● Task prompt
Reproduce every record below exactly, with the pictures left out.

● Task inputs
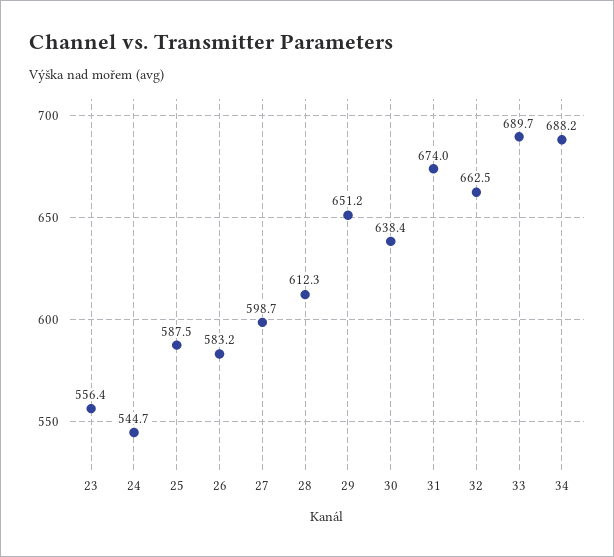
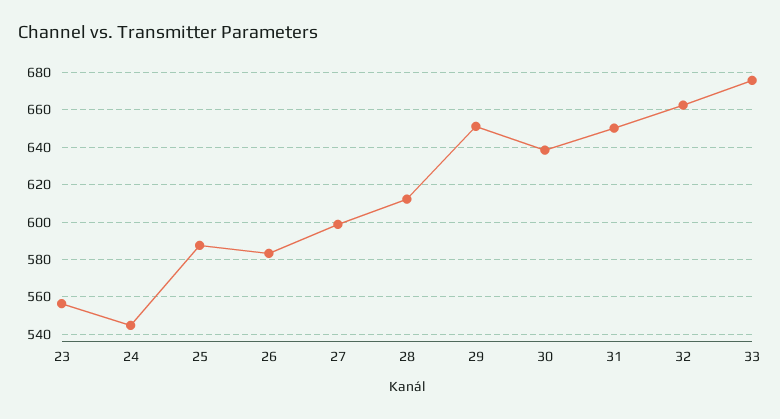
  {
    "23": 556.4,
    "24": 544.7,
    "25": 587.5,
    "26": 583.2,
    "27": 598.7,
    "28": 612.3,
    "29": 651.2,
    "30": 638.4,
-   "31": 674,
+   "31": 650,
    "32": 662.5,
-   "33": 689.7,
+   "33": 675
-   "34": 688.2
  }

● Answer box
  {
    "23": 556.4,
    "24": 544.7,
    "25": 587.5,
    "26": 583.2,
    "27": 598.7,
    "28": 612.3,
    "29": 651.2,
    "30": 638.4,
-   "31": 674,
+   "31": 650,
    "32": 662.5,
-   "33": 689.7,
+   "33": 675
-   "34": 688.2
  }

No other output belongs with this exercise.